Top designer Alex Perry has recently defended his choice of models, claiming he simply does not have time to find healthier-sized girls. However, former editor of Vogue, Kirstie Clements has hit back saying that most designers don’t understand that there is such thing as being too thin.

Another woman who shares this view is UK model, Saffi Karina. Karina was dropped by her modeling agency for being too big– a healthy size 10. She has used her personal experience to start her own modeling agency, which aims to promote ‘normal sized’ woman.

“I want to strive to endorse a positive body image and act as a role model to young women who previously thought ‘thin’ was the only way to get a foot over the fashion threshold,” she says.
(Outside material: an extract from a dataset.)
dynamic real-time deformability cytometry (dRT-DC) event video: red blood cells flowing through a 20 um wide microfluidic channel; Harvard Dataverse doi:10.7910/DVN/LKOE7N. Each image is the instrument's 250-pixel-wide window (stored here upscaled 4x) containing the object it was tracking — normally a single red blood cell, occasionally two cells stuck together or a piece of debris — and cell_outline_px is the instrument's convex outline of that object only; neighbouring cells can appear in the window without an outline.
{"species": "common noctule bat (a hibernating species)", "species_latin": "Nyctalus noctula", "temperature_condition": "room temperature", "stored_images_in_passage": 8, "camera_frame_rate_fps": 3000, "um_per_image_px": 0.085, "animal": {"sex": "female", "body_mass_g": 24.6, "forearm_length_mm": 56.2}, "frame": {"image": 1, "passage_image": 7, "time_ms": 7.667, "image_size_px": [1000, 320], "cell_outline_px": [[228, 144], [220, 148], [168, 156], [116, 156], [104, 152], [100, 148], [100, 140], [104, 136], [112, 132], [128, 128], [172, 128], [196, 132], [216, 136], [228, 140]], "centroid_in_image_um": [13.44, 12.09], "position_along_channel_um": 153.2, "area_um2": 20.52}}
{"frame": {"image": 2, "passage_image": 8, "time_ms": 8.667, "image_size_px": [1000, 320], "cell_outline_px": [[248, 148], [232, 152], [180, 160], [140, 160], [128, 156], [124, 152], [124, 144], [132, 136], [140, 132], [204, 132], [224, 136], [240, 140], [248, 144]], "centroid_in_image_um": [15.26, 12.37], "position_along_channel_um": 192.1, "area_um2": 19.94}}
Karina has also gone on to found ‘The Curve Project’, an innovation that aims to “champion curves and diversity within fashion and beyond”. The project provides potential models with workshops to inform ‘normal-sized’ models about the modeling industry.

And although research does uncover many stories similar to that of Karina’s, it seems that until designers stop thinking of size 10 as ‘plus size’, models will continue to be exploited – evidently to the extremes of anorexics.